▶ **Brief**
Reproduce every one of the following rows word for word, keeping them in the same order.

▶ **Task material**
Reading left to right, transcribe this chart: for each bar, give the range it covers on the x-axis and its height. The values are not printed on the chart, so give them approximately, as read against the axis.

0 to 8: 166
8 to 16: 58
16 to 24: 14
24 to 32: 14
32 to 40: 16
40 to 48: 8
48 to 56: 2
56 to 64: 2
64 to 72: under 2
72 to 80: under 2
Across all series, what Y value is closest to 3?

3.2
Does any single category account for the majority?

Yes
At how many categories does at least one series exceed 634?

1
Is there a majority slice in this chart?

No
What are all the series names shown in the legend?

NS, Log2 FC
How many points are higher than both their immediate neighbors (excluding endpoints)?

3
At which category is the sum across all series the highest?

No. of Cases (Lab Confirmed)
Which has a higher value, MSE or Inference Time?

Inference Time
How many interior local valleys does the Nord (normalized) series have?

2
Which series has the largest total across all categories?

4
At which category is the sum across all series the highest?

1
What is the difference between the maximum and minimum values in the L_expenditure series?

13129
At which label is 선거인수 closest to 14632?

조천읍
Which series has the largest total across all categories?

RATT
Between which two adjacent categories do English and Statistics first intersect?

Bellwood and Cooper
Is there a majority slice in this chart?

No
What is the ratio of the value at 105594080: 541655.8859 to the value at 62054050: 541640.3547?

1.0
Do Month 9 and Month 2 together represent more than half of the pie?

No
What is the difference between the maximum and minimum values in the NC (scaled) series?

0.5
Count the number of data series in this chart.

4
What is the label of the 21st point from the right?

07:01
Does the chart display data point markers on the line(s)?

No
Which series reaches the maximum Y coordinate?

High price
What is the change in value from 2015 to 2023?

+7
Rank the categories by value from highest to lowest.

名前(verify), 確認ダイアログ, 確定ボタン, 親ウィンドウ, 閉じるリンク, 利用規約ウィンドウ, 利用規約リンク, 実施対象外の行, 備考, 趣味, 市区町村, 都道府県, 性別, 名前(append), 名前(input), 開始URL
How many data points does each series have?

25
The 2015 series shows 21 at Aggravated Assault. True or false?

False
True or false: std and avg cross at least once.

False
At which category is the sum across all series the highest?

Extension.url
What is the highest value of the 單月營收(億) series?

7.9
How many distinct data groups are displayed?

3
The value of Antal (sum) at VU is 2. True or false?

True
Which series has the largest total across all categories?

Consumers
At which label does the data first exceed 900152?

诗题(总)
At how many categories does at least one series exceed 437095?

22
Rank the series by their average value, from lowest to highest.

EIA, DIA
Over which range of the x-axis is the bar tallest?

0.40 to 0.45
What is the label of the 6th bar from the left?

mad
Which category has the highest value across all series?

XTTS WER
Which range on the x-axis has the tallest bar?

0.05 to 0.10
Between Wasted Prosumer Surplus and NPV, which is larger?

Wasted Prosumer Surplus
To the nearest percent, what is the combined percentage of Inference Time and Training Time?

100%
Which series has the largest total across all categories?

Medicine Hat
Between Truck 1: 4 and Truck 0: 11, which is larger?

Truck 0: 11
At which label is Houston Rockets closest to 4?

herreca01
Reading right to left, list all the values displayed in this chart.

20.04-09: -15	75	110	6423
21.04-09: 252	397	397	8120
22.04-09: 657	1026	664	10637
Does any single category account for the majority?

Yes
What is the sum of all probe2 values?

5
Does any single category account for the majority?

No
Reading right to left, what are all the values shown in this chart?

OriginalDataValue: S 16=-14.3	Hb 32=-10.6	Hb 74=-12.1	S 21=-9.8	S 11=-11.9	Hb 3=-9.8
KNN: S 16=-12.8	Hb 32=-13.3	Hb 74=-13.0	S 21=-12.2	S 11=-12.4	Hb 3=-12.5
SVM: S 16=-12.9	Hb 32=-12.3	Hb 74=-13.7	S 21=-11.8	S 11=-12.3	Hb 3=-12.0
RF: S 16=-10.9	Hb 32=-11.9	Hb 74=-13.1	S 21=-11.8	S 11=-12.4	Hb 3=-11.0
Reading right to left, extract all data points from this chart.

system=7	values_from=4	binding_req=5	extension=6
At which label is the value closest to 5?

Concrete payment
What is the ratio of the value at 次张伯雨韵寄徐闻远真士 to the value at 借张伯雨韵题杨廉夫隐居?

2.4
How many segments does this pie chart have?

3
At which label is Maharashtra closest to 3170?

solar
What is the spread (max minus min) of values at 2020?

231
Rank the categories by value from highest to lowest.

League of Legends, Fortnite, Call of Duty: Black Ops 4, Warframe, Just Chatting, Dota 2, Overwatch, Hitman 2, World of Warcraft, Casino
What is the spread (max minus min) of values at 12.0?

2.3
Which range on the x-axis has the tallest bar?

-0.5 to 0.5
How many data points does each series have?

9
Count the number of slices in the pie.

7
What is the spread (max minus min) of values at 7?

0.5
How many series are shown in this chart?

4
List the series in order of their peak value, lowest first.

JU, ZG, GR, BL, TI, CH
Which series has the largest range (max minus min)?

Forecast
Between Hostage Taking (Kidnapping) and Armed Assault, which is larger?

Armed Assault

▶ **Exercise output**
Reading left to right, transcribe this chart: for each bar, give the range it covers on the x-axis and its height. The values are not printed on the chart, so give them approximately, as read against the axis.

0 to 8: 166
8 to 16: 58
16 to 24: 14
24 to 32: 14
32 to 40: 16
40 to 48: 8
48 to 56: 2
56 to 64: 2
64 to 72: under 2
72 to 80: under 2
Across all series, what Y value is closest to 3?

3.2
Does any single category account for the majority?

Yes
At how many categories does at least one series exceed 634?

1
Is there a majority slice in this chart?

No
What are all the series names shown in the legend?

NS, Log2 FC
How many points are higher than both their immediate neighbors (excluding endpoints)?

3
At which category is the sum across all series the highest?

No. of Cases (Lab Confirmed)
Which has a higher value, MSE or Inference Time?

Inference Time
How many interior local valleys does the Nord (normalized) series have?

2
Which series has the largest total across all categories?

4
At which category is the sum across all series the highest?

1
What is the difference between the maximum and minimum values in the L_expenditure series?

13129
At which label is 선거인수 closest to 14632?

조천읍
Which series has the largest total across all categories?

RATT
Between which two adjacent categories do English and Statistics first intersect?

Bellwood and Cooper
Is there a majority slice in this chart?

No
What is the ratio of the value at 105594080: 541655.8859 to the value at 62054050: 541640.3547?

1.0
Do Month 9 and Month 2 together represent more than half of the pie?

No
What is the difference between the maximum and minimum values in the NC (scaled) series?

0.5
Count the number of data series in this chart.

4
What is the label of the 21st point from the right?

07:01
Does the chart display data point markers on the line(s)?

No
Which series reaches the maximum Y coordinate?

High price
What is the change in value from 2015 to 2023?

+7
Rank the categories by value from highest to lowest.

名前(verify), 確認ダイアログ, 確定ボタン, 親ウィンドウ, 閉じるリンク, 利用規約ウィンドウ, 利用規約リンク, 実施対象外の行, 備考, 趣味, 市区町村, 都道府県, 性別, 名前(append), 名前(input), 開始URL
How many data points does each series have?

25
The 2015 series shows 21 at Aggravated Assault. True or false?

False
True or false: std and avg cross at least once.

False
At which category is the sum across all series the highest?

Extension.url
What is the highest value of the 單月營收(億) series?

7.9
How many distinct data groups are displayed?

3
The value of Antal (sum) at VU is 2. True or false?

True
Which series has the largest total across all categories?

Consumers
At which label does the data first exceed 900152?

诗题(总)
At how many categories does at least one series exceed 437095?

22
Rank the series by their average value, from lowest to highest.

EIA, DIA
Over which range of the x-axis is the bar tallest?

0.40 to 0.45
What is the label of the 6th bar from the left?

mad
Which category has the highest value across all series?

XTTS WER
Which range on the x-axis has the tallest bar?

0.05 to 0.10
Between Wasted Prosumer Surplus and NPV, which is larger?

Wasted Prosumer Surplus
To the nearest percent, what is the combined percentage of Inference Time and Training Time?

100%
Which series has the largest total across all categories?

Medicine Hat
Between Truck 1: 4 and Truck 0: 11, which is larger?

Truck 0: 11
At which label is Houston Rockets closest to 4?

herreca01
Reading right to left, list all the values displayed in this chart.

20.04-09: -15	75	110	6423
21.04-09: 252	397	397	8120
22.04-09: 657	1026	664	10637
Does any single category account for the majority?

Yes
What is the sum of all probe2 values?

5
Does any single category account for the majority?

No
Reading right to left, what are all the values shown in this chart?

OriginalDataValue: S 16=-14.3	Hb 32=-10.6	Hb 74=-12.1	S 21=-9.8	S 11=-11.9	Hb 3=-9.8
KNN: S 16=-12.8	Hb 32=-13.3	Hb 74=-13.0	S 21=-12.2	S 11=-12.4	Hb 3=-12.5
SVM: S 16=-12.9	Hb 32=-12.3	Hb 74=-13.7	S 21=-11.8	S 11=-12.3	Hb 3=-12.0
RF: S 16=-10.9	Hb 32=-11.9	Hb 74=-13.1	S 21=-11.8	S 11=-12.4	Hb 3=-11.0
Reading right to left, extract all data points from this chart.

system=7	values_from=4	binding_req=5	extension=6
At which label is the value closest to 5?

Concrete payment
What is the ratio of the value at 次张伯雨韵寄徐闻远真士 to the value at 借张伯雨韵题杨廉夫隐居?

2.4
How many segments does this pie chart have?

3
At which label is Maharashtra closest to 3170?

solar
What is the spread (max minus min) of values at 2020?

231
Rank the categories by value from highest to lowest.

League of Legends, Fortnite, Call of Duty: Black Ops 4, Warframe, Just Chatting, Dota 2, Overwatch, Hitman 2, World of Warcraft, Casino
What is the spread (max minus min) of values at 12.0?

2.3
Which range on the x-axis has the tallest bar?

-0.5 to 0.5
How many data points does each series have?

9
Count the number of slices in the pie.

7
What is the spread (max minus min) of values at 7?

0.5
How many series are shown in this chart?

4
List the series in order of their peak value, lowest first.

JU, ZG, GR, BL, TI, CH
Which series has the largest range (max minus min)?

Forecast
Between Hostage Taking (Kidnapping) and Armed Assault, which is larger?

Armed Assault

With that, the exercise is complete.